--- Information supplied ---
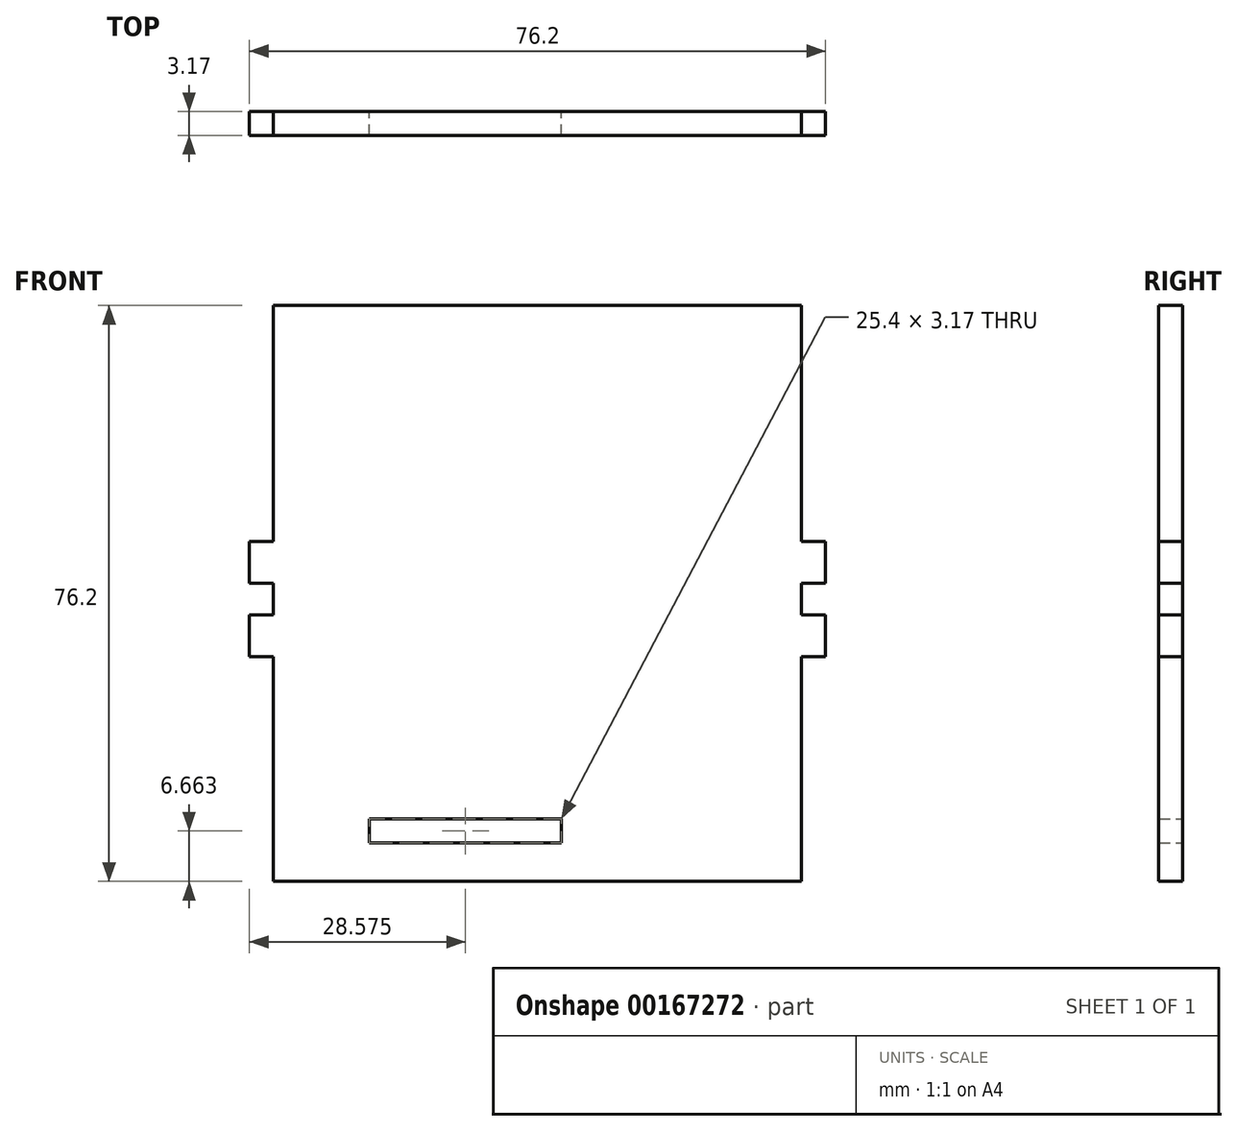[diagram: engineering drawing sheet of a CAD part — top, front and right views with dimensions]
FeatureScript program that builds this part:
annotation { "Feature Type Name" : "Feature", "Feature Type Description" : "" }
export const myFeature = defineFeature(function(context is Context, id is Id, definition is map)
    precondition{}
    {
        {
            var Q0;
            Q0=qCreatedBy(makeId("Front.planeOp"),FACE);
            var sketch = newSketch(context, id + "F0", { "sketchPlane" : qUnion([Q0])});
            skLineSegment(sketch, "E0.bottom", {"start": v(34.92, -37.38) * mm, "end": v(-34.92, -37.38) * mm});
            skLineSegment(sketch, "E0.top", {"start": v(34.92, 38.82) * mm, "end": v(-34.93, 38.82) * mm});
            skLineSegment(sketch, "E0.left", {"start": v(38.1, -7.62) * mm, "end": v(38.1, -2.08) * mm});
            skLineSegment(sketch, "E0.right", {"start": v(-38.1, -7.62) * mm, "end": v(-38.1, -2.08) * mm});
            skPoint(sketch, "E0.middle", {"position": v(0, 0) * mm});
            skLineSegment(sketch, "E1.bottom", {"start": v(-34.92, -7.62) * mm, "end": v(-38.1, -7.62) * mm});
            skLineSegment(sketch, "E1.top", {"start": v(-34.92, 7.62) * mm, "end": v(-38.1, 7.62) * mm});
            skLineSegment(sketch, "E1.left", {"start": v(-34.93, -2.08) * mm, "end": v(-34.93, 2.08) * mm});
            skLineSegment(sketch, "E2.MirrorCS", {"start": v(34.92, -7.62) * mm, "end": v(38.1, -7.62) * mm});
            skLineSegment(sketch, "E3.MirrorCS", {"start": v(34.92, 7.62) * mm, "end": v(38.1, 7.62) * mm});
            skLineSegment(sketch, "E4.MirrorCS", {"start": v(34.92, -2.08) * mm, "end": v(34.92, 2.08) * mm});
            skLineSegment(sketch, "E5", {"start": v(-34.93, 7.62) * mm, "end": v(-34.93, 38.82) * mm});
            skLineSegment(sketch, "E6", {"start": v(-34.92, -7.62) * mm, "end": v(-34.92, -37.38) * mm});
            skLineSegment(sketch, "E7.bottom", {"start": v(-34.92, -2.08) * mm, "end": v(-38.18, -2.08) * mm});
            skLineSegment(sketch, "E7.top", {"start": v(-34.93, 2.08) * mm, "end": v(-38.18, 2.08) * mm});
            skLineSegment(sketch, "E8.trimOffspring", {"start": v(-38.1, 2.08) * mm, "end": v(-38.1, 7.62) * mm});
            skPoint(sketch, "E9.MirrorCS.start.orphan", {"position": v(-34.93, -7.62) * mm});
            skLineSegment(sketch, "E10", {"start": v(34.92, 7.62) * mm, "end": v(34.92, 38.82) * mm});
            skLineSegment(sketch, "E11", {"start": v(34.92, -7.62) * mm, "end": v(34.92, -37.38) * mm});
            skLineSegment(sketch, "E12.MirrorCS", {"start": v(34.93, -2.08) * mm, "end": v(34.93, 2.08) * mm});
            skLineSegment(sketch, "E13", {"start": v(34.93, 2.08) * mm, "end": v(38.1, 2.08) * mm});
            skLineSegment(sketch, "E14", {"start": v(34.93, -2.08) * mm, "end": v(38.1, -2.08) * mm});
            skLineSegment(sketch, "E15.trimOffspring", {"start": v(38.1, 2.08) * mm, "end": v(38.1, 7.62) * mm});
            skLineSegment(sketch, "E16.bottom", {"start": v(-22.22, -32.3) * mm, "end": v(3.18, -32.3) * mm});
            skLineSegment(sketch, "E16.top", {"start": v(-22.22, -29.13) * mm, "end": v(3.18, -29.13) * mm});
            skLineSegment(sketch, "E16.left", {"start": v(-22.22, -32.3) * mm, "end": v(-22.22, -29.13) * mm});
            skLineSegment(sketch, "E16.right", {"start": v(3.18, -32.3) * mm, "end": v(3.18, -29.13) * mm});
            skSolve(sketch);
        }
        {
            var Q0;
            Q0=makeQuery(id+"F0.imprint","IMPRINT",FACE,{"disambiguationData":[TD([[makeQuery(id+"F0.imprint","IMPRINT",EDGE,{"derivedFrom":sQuery(id+"F0.wireOp",EDGE,"E0.bottom")}),-1.0]])]});
            extrude(context, id + "F1", {"entities" : qUnion([Q0]), "depth" : 3.17 * mm});
        }
    });
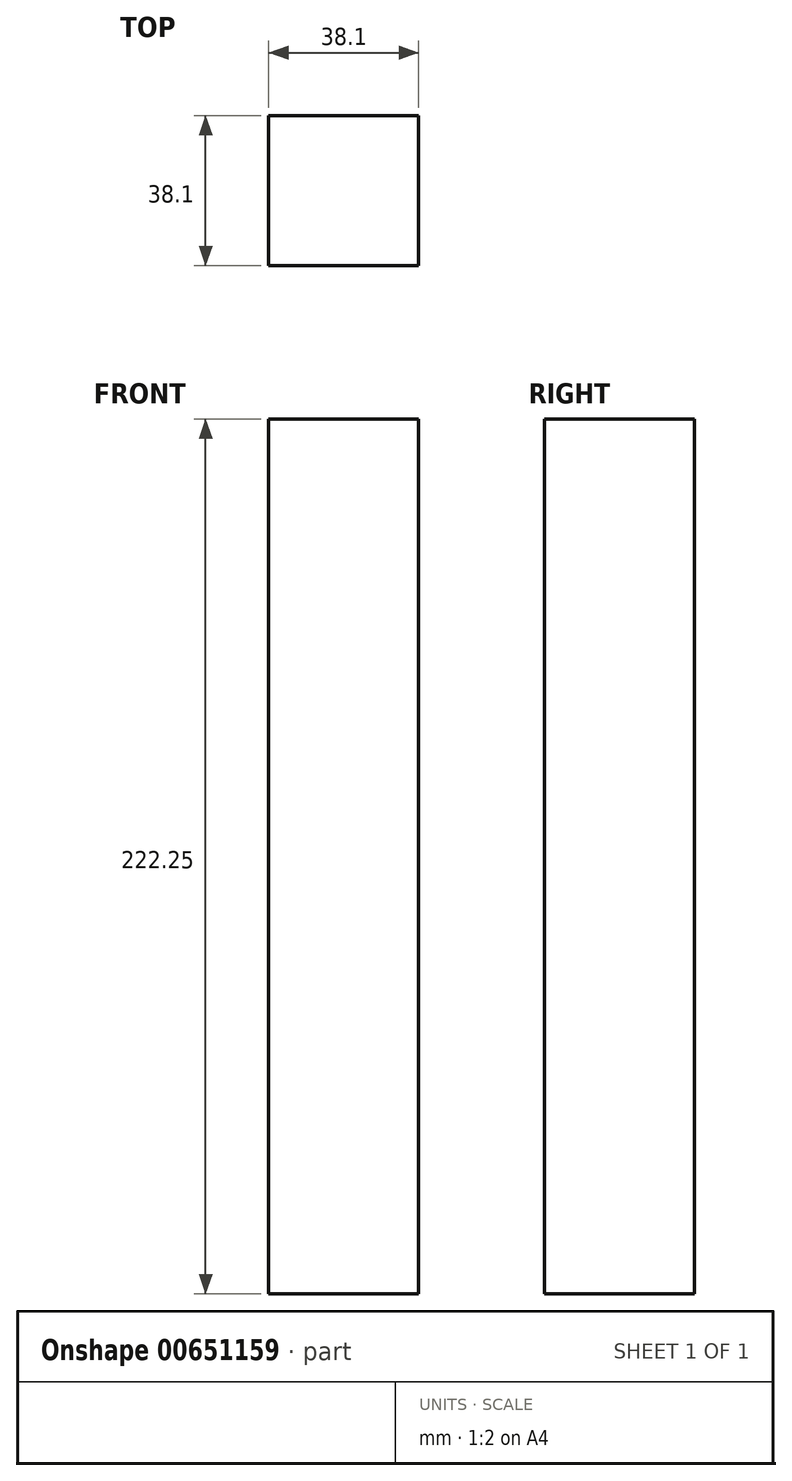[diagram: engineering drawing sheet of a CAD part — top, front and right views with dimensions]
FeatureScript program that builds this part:
annotation { "Feature Type Name" : "Feature", "Feature Type Description" : "" }
export const myFeature = defineFeature(function(context is Context, id is Id, definition is map)
    precondition{}
    {
        {
            var Q0;
            Q0=qCreatedBy(makeId("Top.planeOp"),FACE);
            var sketch = newSketch(context, id + "F0", { "sketchPlane" : qUnion([Q0])});
            skLineSegment(sketch, "E0.bottom", {"start": v(19.05, 19.05) * mm, "end": v(-19.05, 19.05) * mm});
            skLineSegment(sketch, "E0.top", {"start": v(19.05, -19.05) * mm, "end": v(-19.05, -19.05) * mm});
            skLineSegment(sketch, "E0.left", {"start": v(19.05, 19.05) * mm, "end": v(19.05, -19.05) * mm});
            skLineSegment(sketch, "E0.right", {"start": v(-19.05, 19.05) * mm, "end": v(-19.05, -19.05) * mm});
            skPoint(sketch, "E0.middle", {"position": v(0, 0) * mm});
            skSolve(sketch);
        }
        {
            var Q0;
            Q0=makeQuery(id+"F0.imprint","IMPRINT",FACE,{"disambiguationData":[TD([[makeQuery(id+"F0.imprint","IMPRINT",EDGE,{"derivedFrom":sQuery(id+"F0.wireOp",EDGE,"E0.bottom")}),1.0]])]});
            extrude(context, id + "F1", {"entities" : qUnion([Q0]), "depth" : 222.25 * mm, "offsetDistance" : 25.4 * mm});
        }
    });
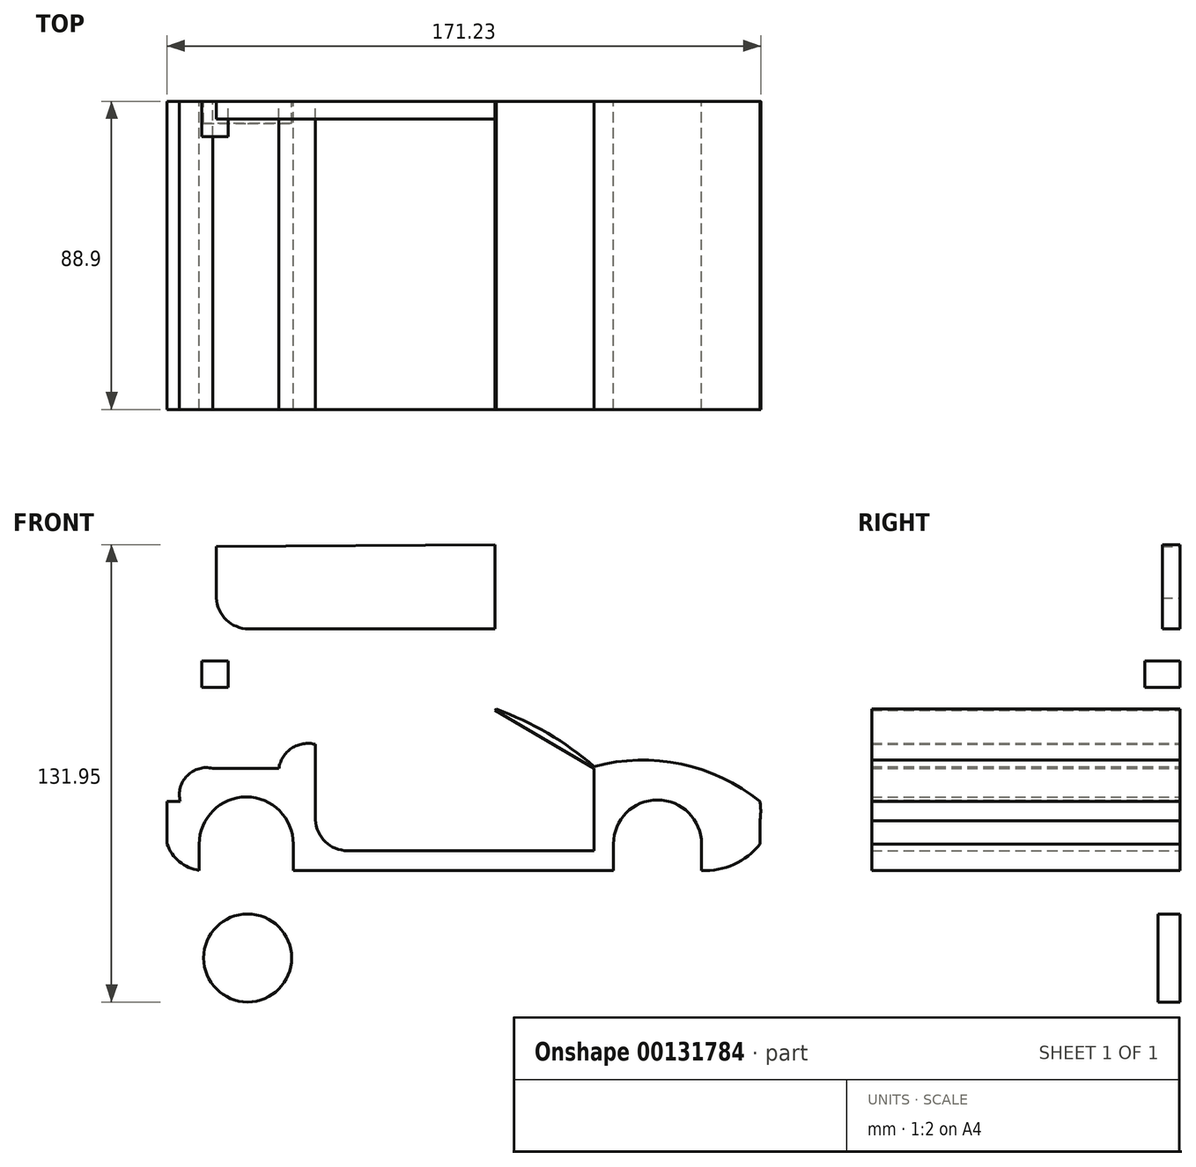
---
Prompt
Quote the listing above word for word, leaving out the pictures.

Task solution
[diagram: engineering drawing sheet of a CAD part — top, front and right views with dimensions]
FeatureScript program that builds this part:
annotation { "Feature Type Name" : "Feature", "Feature Type Description" : "" }
export const myFeature = defineFeature(function(context is Context, id is Id, definition is map)
    precondition{}
    {
        {
            var Q0;
            Q0=qCreatedBy(makeId("Front.planeOp"),FACE);
            var sketch = newSketch(context, id + "F0", { "sketchPlane" : qUnion([Q0])});
            skLineSegment(sketch, "E0.bottom", {"start": v(34.92, -37.38) * mm, "end": v(-34.92, -37.38) * mm});
            skLineSegment(sketch, "E0.top", {"start": v(34.92, 38.82) * mm, "end": v(-34.93, 38.82) * mm});
            skLineSegment(sketch, "E0.left", {"start": v(38.1, -7.62) * mm, "end": v(38.1, -2.08) * mm});
            skLineSegment(sketch, "E0.right", {"start": v(-38.1, -7.62) * mm, "end": v(-38.1, -2.08) * mm});
            skPoint(sketch, "E0.middle", {"position": v(0, 0) * mm});
            skLineSegment(sketch, "E1.bottom", {"start": v(-34.92, -7.62) * mm, "end": v(-38.1, -7.62) * mm});
            skLineSegment(sketch, "E1.top", {"start": v(-34.92, 7.62) * mm, "end": v(-38.1, 7.62) * mm});
            skLineSegment(sketch, "E1.left", {"start": v(-34.93, -2.08) * mm, "end": v(-34.93, 2.08) * mm});
            skLineSegment(sketch, "E2.MirrorCS", {"start": v(34.92, -7.62) * mm, "end": v(38.1, -7.62) * mm});
            skLineSegment(sketch, "E3.MirrorCS", {"start": v(34.92, 7.62) * mm, "end": v(38.1, 7.62) * mm});
            skLineSegment(sketch, "E4.MirrorCS", {"start": v(34.92, -2.08) * mm, "end": v(34.92, 2.08) * mm});
            skLineSegment(sketch, "E5", {"start": v(-34.93, 7.62) * mm, "end": v(-34.93, 38.82) * mm});
            skLineSegment(sketch, "E6", {"start": v(-34.92, -7.62) * mm, "end": v(-34.92, -37.38) * mm});
            skLineSegment(sketch, "E7.bottom", {"start": v(-34.92, -2.08) * mm, "end": v(-38.18, -2.08) * mm});
            skLineSegment(sketch, "E7.top", {"start": v(-34.93, 2.08) * mm, "end": v(-38.18, 2.08) * mm});
            skLineSegment(sketch, "E8.trimOffspring", {"start": v(-38.1, 2.08) * mm, "end": v(-38.1, 7.62) * mm});
            skPoint(sketch, "E9.MirrorCS.start.orphan", {"position": v(-34.93, -7.62) * mm});
            skLineSegment(sketch, "E10", {"start": v(34.92, 7.62) * mm, "end": v(34.92, 38.82) * mm});
            skLineSegment(sketch, "E11", {"start": v(34.92, -7.62) * mm, "end": v(34.92, -37.38) * mm});
            skLineSegment(sketch, "E12.MirrorCS", {"start": v(34.93, -2.08) * mm, "end": v(34.93, 2.08) * mm});
            skLineSegment(sketch, "E13", {"start": v(34.93, 2.08) * mm, "end": v(38.1, 2.08) * mm});
            skLineSegment(sketch, "E14", {"start": v(34.93, -2.08) * mm, "end": v(38.1, -2.08) * mm});
            skLineSegment(sketch, "E15.trimOffspring", {"start": v(38.1, 2.08) * mm, "end": v(38.1, 7.62) * mm});
            skLineSegment(sketch, "E16.bottom", {"start": v(-22.22, -32.3) * mm, "end": v(3.18, -32.3) * mm});
            skLineSegment(sketch, "E16.top", {"start": v(-22.22, -29.13) * mm, "end": v(3.18, -29.13) * mm});
            skLineSegment(sketch, "E16.left", {"start": v(-22.22, -32.3) * mm, "end": v(-22.22, -29.13) * mm});
            skLineSegment(sketch, "E16.right", {"start": v(3.18, -32.3) * mm, "end": v(3.18, -29.13) * mm});
            skSolve(sketch);
        }
        {
            var Q0;
            Q0=makeQuery(id+"F0.imprint","IMPRINT",FACE,{"disambiguationData":[TD([[makeQuery(id+"F0.imprint","IMPRINT",EDGE,{"derivedFrom":sQuery(id+"F0.wireOp",EDGE,"E0.bottom")}),-1.0]])]});
            extrude(context, id + "F1", {"entities" : qUnion([Q0]), "depth" : 3.17 * mm});
        }
    });
[diagram: engineering drawing sheet of a CAD part — top, front and right views with dimensions]
FeatureScript program that builds this part:
annotation { "Feature Type Name" : "Feature", "Feature Type Description" : "" }
export const myFeature = defineFeature(function(context is Context, id is Id, definition is map)
    precondition{}
    {
        {
            var Q0;
            Q0=qCreatedBy(makeId("Top.planeOp"),FACE);
            var sketch = newSketch(context, id + "F0", { "sketchPlane" : qUnion([Q0])});
            skLineSegment(sketch, "E0.bottom", {"start": v(19.05, 19.05) * mm, "end": v(-19.05, 19.05) * mm});
            skLineSegment(sketch, "E0.top", {"start": v(19.05, -19.05) * mm, "end": v(-19.05, -19.05) * mm});
            skLineSegment(sketch, "E0.left", {"start": v(19.05, 19.05) * mm, "end": v(19.05, -19.05) * mm});
            skLineSegment(sketch, "E0.right", {"start": v(-19.05, 19.05) * mm, "end": v(-19.05, -19.05) * mm});
            skPoint(sketch, "E0.middle", {"position": v(0, 0) * mm});
            skSolve(sketch);
        }
        {
            var Q0;
            Q0=makeQuery(id+"F0.imprint","IMPRINT",FACE,{"disambiguationData":[TD([[makeQuery(id+"F0.imprint","IMPRINT",EDGE,{"derivedFrom":sQuery(id+"F0.wireOp",EDGE,"E0.bottom")}),1.0]])]});
            extrude(context, id + "F1", {"entities" : qUnion([Q0]), "depth" : 222.25 * mm, "offsetDistance" : 25.4 * mm});
        }
    });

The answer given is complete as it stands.